-- What you are asked to do --
All records are to be transcribed in full; any pictures among them are to be skipped.

-- Records from a data collection --
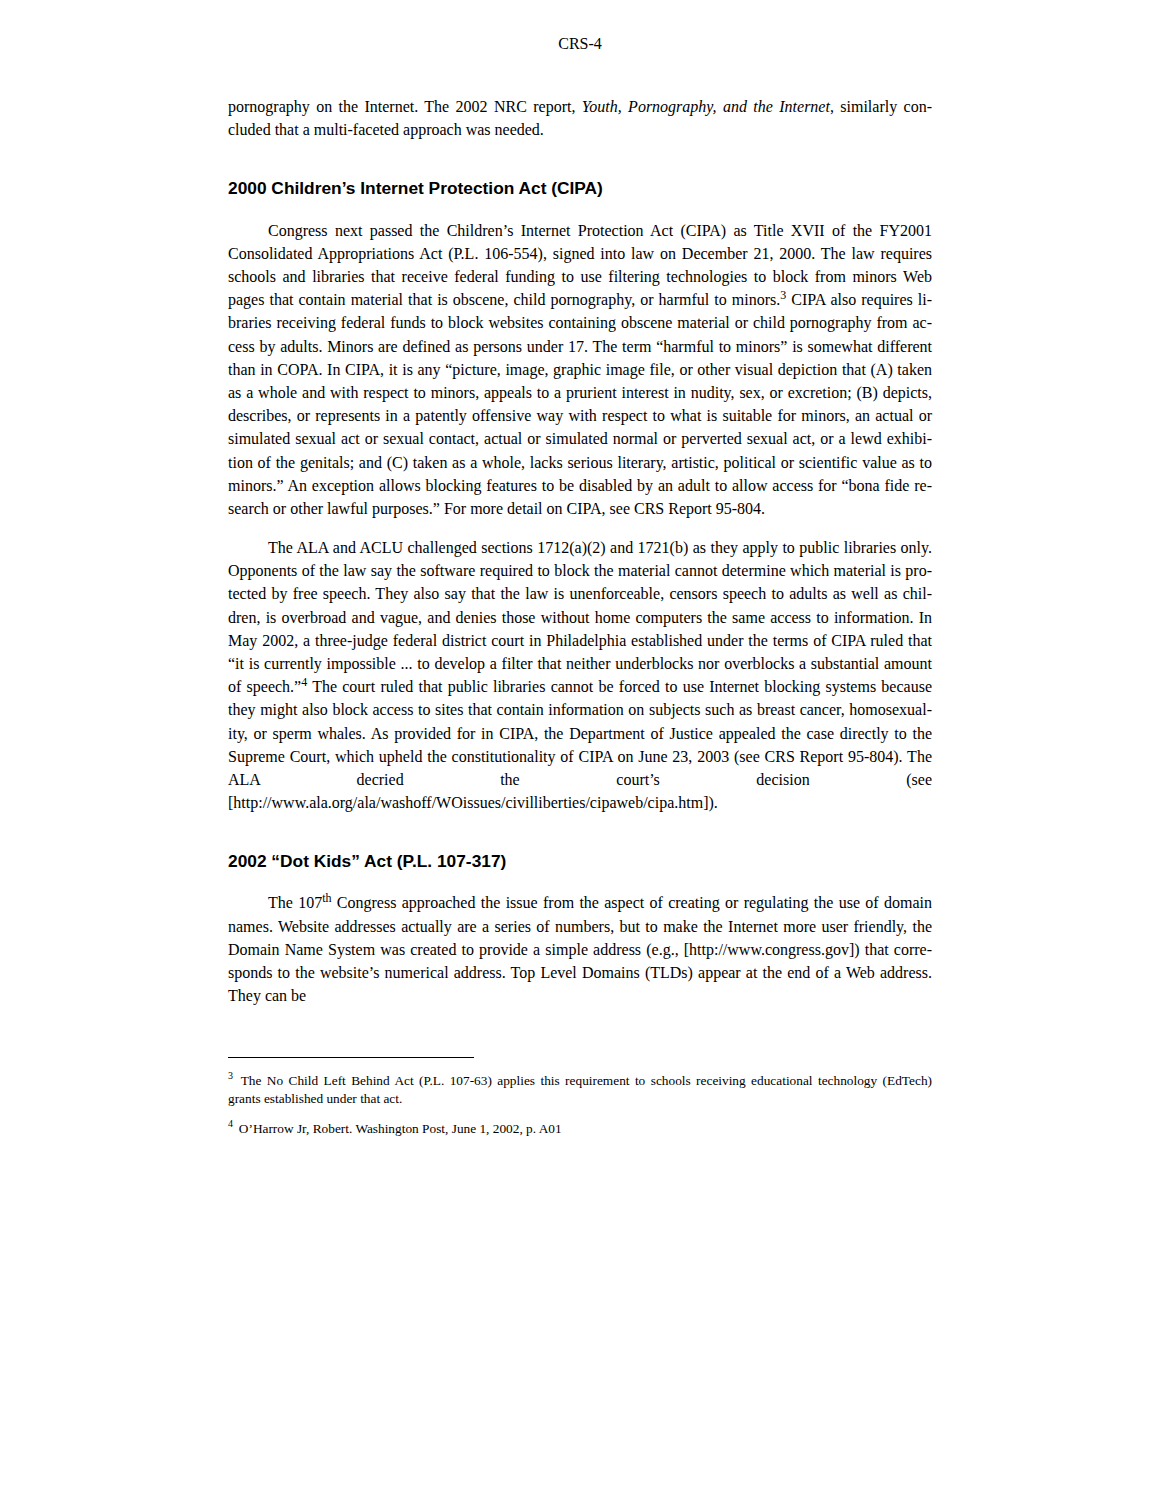CRS-4
pornography on the Internet. The 2002 NRC report, Youth, Pornography, and the Internet, similarly concluded that a multi-faceted approach was needed.
2000 Children’s Internet Protection Act (CIPA)
Congress next passed the Children’s Internet Protection Act (CIPA) as Title XVII of the FY2001 Consolidated Appropriations Act (P.L. 106-554), signed into law on December 21, 2000. The law requires schools and libraries that receive federal funding to use filtering technologies to block from minors Web pages that contain material that is obscene, child pornography, or harmful to minors.3 CIPA also requires libraries receiving federal funds to block websites containing obscene material or child pornography from access by adults. Minors are defined as persons under 17. The term “harmful to minors” is somewhat different than in COPA. In CIPA, it is any “picture, image, graphic image file, or other visual depiction that (A) taken as a whole and with respect to minors, appeals to a prurient interest in nudity, sex, or excretion; (B) depicts, describes, or represents in a patently offensive way with respect to what is suitable for minors, an actual or simulated sexual act or sexual contact, actual or simulated normal or perverted sexual act, or a lewd exhibition of the genitals; and (C) taken as a whole, lacks serious literary, artistic, political or scientific value as to minors.” An exception allows blocking features to be disabled by an adult to allow access for “bona fide research or other lawful purposes.” For more detail on CIPA, see CRS Report 95-804.
The ALA and ACLU challenged sections 1712(a)(2) and 1721(b) as they apply to public libraries only. Opponents of the law say the software required to block the material cannot determine which material is protected by free speech. They also say that the law is unenforceable, censors speech to adults as well as children, is overbroad and vague, and denies those without home computers the same access to information. In May 2002, a three-judge federal district court in Philadelphia established under the terms of CIPA ruled that “it is currently impossible ... to develop a filter that neither underblocks nor overblocks a substantial amount of speech.”4 The court ruled that public libraries cannot be forced to use Internet blocking systems because they might also block access to sites that contain information on subjects such as breast cancer, homosexuality, or sperm whales. As provided for in CIPA, the Department of Justice appealed the case directly to the Supreme Court, which upheld the constitutionality of CIPA on June 23, 2003 (see CRS Report 95-804). The ALA decried the court’s decision (see [http://www.ala.org/ala/washoff/WOissues/civilliberties/cipaweb/cipa.htm]).
2002 “Dot Kids” Act (P.L. 107-317)
The 107th Congress approached the issue from the aspect of creating or regulating the use of domain names. Website addresses actually are a series of numbers, but to make the Internet more user friendly, the Domain Name System was created to provide a simple address (e.g., [http://www.congress.gov]) that corresponds to the website’s numerical address. Top Level Domains (TLDs) appear at the end of a Web address. They can be
3 The No Child Left Behind Act (P.L. 107-63) applies this requirement to schools receiving educational technology (EdTech) grants established under that act.
4 O’Harrow Jr, Robert. Washington Post, June 1, 2002, p. A01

-- Solution to this exercise --
CRS-4
pornography on the Internet. The 2002 NRC report, Youth, Pornography, and the Internet, similarly concluded that a multi-faceted approach was needed.
2000 Children’s Internet Protection Act (CIPA)
Congress next passed the Children’s Internet Protection Act (CIPA) as Title XVII of the FY2001 Consolidated Appropriations Act (P.L. 106-554), signed into law on December 21, 2000. The law requires schools and libraries that receive federal funding to use filtering technologies to block from minors Web pages that contain material that is obscene, child pornography, or harmful to minors.3 CIPA also requires libraries receiving federal funds to block websites containing obscene material or child pornography from access by adults. Minors are defined as persons under 17. The term “harmful to minors” is somewhat different than in COPA. In CIPA, it is any “picture, image, graphic image file, or other visual depiction that (A) taken as a whole and with respect to minors, appeals to a prurient interest in nudity, sex, or excretion; (B) depicts, describes, or represents in a patently offensive way with respect to what is suitable for minors, an actual or simulated sexual act or sexual contact, actual or simulated normal or perverted sexual act, or a lewd exhibition of the genitals; and (C) taken as a whole, lacks serious literary, artistic, political or scientific value as to minors.” An exception allows blocking features to be disabled by an adult to allow access for “bona fide research or other lawful purposes.” For more detail on CIPA, see CRS Report 95-804.
The ALA and ACLU challenged sections 1712(a)(2) and 1721(b) as they apply to public libraries only. Opponents of the law say the software required to block the material cannot determine which material is protected by free speech. They also say that the law is unenforceable, censors speech to adults as well as children, is overbroad and vague, and denies those without home computers the same access to information. In May 2002, a three-judge federal district court in Philadelphia established under the terms of CIPA ruled that “it is currently impossible ... to develop a filter that neither underblocks nor overblocks a substantial amount of speech.”4 The court ruled that public libraries cannot be forced to use Internet blocking systems because they might also block access to sites that contain information on subjects such as breast cancer, homosexuality, or sperm whales. As provided for in CIPA, the Department of Justice appealed the case directly to the Supreme Court, which upheld the constitutionality of CIPA on June 23, 2003 (see CRS Report 95-804). The ALA decried the court’s decision (see [http://www.ala.org/ala/washoff/WOissues/civilliberties/cipaweb/cipa.htm]).
2002 “Dot Kids” Act (P.L. 107-317)
The 107th Congress approached the issue from the aspect of creating or regulating the use of domain names. Website addresses actually are a series of numbers, but to make the Internet more user friendly, the Domain Name System was created to provide a simple address (e.g., [http://www.congress.gov]) that corresponds to the website’s numerical address. Top Level Domains (TLDs) appear at the end of a Web address. They can be
3 The No Child Left Behind Act (P.L. 107-63) applies this requirement to schools receiving educational technology (EdTech) grants established under that act.
4 O’Harrow Jr, Robert. Washington Post, June 1, 2002, p. A01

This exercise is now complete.